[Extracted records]
# # #

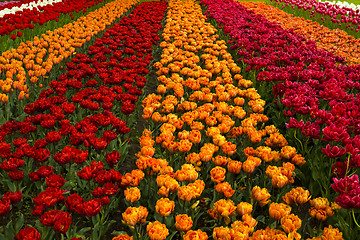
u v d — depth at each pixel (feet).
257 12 62.69
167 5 71.87
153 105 19.31
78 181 14.56
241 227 9.50
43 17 41.86
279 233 9.41
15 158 12.27
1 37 33.88
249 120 17.29
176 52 32.86
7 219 13.04
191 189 11.09
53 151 16.43
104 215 11.99
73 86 22.40
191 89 24.95
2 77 25.57
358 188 10.07
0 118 19.40
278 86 21.13
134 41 35.27
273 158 14.38
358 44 40.32
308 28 47.70
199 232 9.16
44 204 10.18
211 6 60.03
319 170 14.62
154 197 13.43
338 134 13.30
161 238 9.23
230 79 25.08
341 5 69.82
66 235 11.38
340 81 21.54
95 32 40.32
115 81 23.81
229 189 11.71
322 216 10.80
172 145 14.42
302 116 19.29
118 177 12.08
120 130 16.16
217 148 15.08
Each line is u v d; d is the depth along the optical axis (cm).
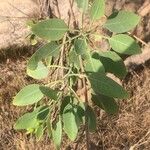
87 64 48
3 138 138
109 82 45
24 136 135
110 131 135
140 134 137
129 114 139
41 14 78
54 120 52
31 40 68
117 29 48
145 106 143
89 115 52
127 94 45
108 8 94
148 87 147
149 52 143
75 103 51
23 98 49
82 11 49
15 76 156
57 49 48
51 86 50
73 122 49
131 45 48
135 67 148
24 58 163
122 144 130
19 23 166
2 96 150
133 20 47
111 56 50
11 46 165
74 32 51
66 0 132
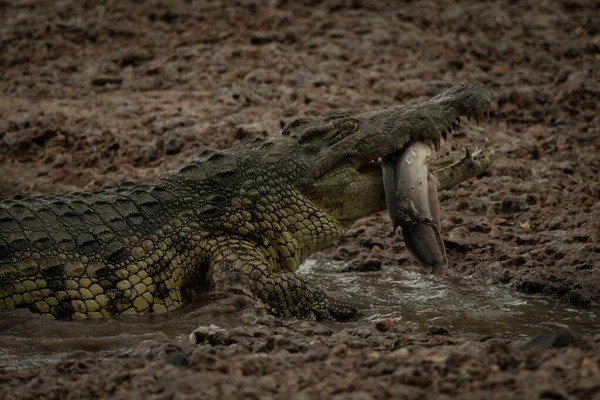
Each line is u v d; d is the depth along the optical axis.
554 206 19.80
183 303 15.06
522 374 10.18
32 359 12.45
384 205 16.14
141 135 24.03
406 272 17.48
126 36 32.38
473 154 16.38
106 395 10.55
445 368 10.56
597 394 9.46
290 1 34.75
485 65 30.30
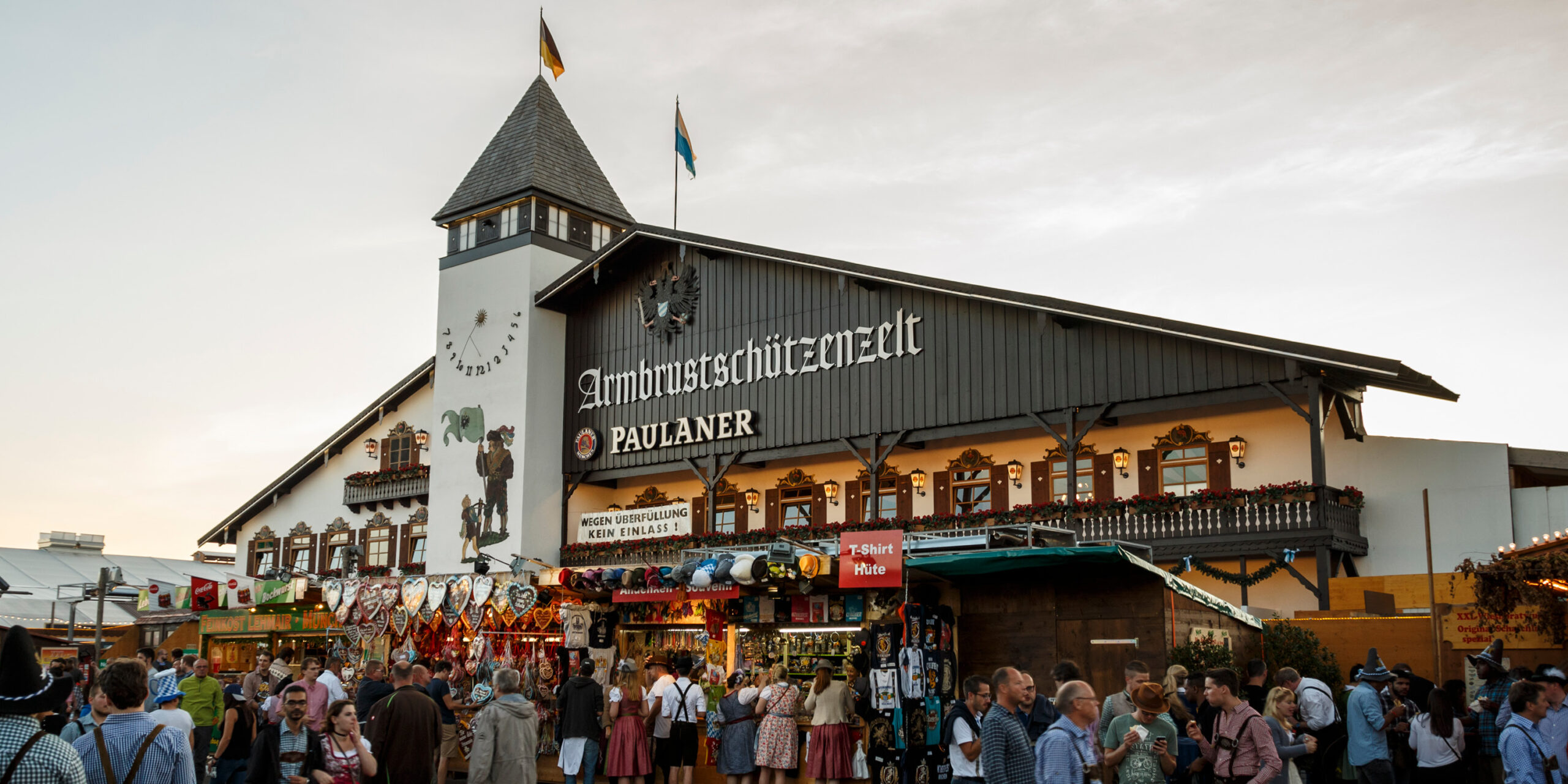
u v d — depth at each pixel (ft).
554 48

# # #

**Work to complete**
Restate the records word for word and drop the images.

**Exercise solution**
u v d — depth at each pixel (feet).
257 12 62.69
167 5 71.87
153 105 19.31
78 181 14.56
241 227 9.50
43 17 41.86
279 233 9.41
15 158 12.27
1 37 33.88
249 120 17.29
176 52 32.86
7 219 13.04
191 189 11.09
53 151 16.43
104 215 11.99
73 86 22.40
191 89 24.95
2 77 25.57
358 188 10.07
0 118 19.40
278 86 21.13
134 41 35.27
273 158 14.38
358 44 40.32
308 28 47.70
199 232 9.16
44 204 10.18
211 6 60.03
319 170 14.62
154 197 13.43
338 134 13.30
161 238 9.23
230 79 25.08
341 5 69.82
66 235 11.38
340 81 21.54
95 32 40.32
115 81 23.81
229 189 11.71
322 216 10.80
172 145 14.42
302 116 19.29
118 177 12.08
120 130 16.16
217 148 15.08
Each line is u v d; d is the depth along the optical axis (cm).
87 64 48
3 138 138
109 82 45
24 136 135
110 131 135
140 134 137
129 114 139
41 14 78
54 120 52
31 40 68
117 29 48
145 106 143
89 115 52
127 94 45
108 8 94
148 87 147
149 52 143
75 103 51
23 98 49
82 11 49
15 76 156
57 49 48
51 86 50
73 122 49
131 45 48
135 67 148
24 58 163
122 144 130
19 23 166
2 96 150
133 20 47
111 56 50
11 46 165
74 32 51
66 0 132
Each line is u v d; d is the depth along the optical axis.
554 206 19.80
183 303 15.06
522 374 10.18
32 359 12.45
384 205 16.14
141 135 24.03
406 272 17.48
126 36 32.38
473 154 16.38
106 395 10.55
445 368 10.56
597 394 9.46
290 1 34.75
485 65 30.30
u v d — depth at each pixel (ft).
554 48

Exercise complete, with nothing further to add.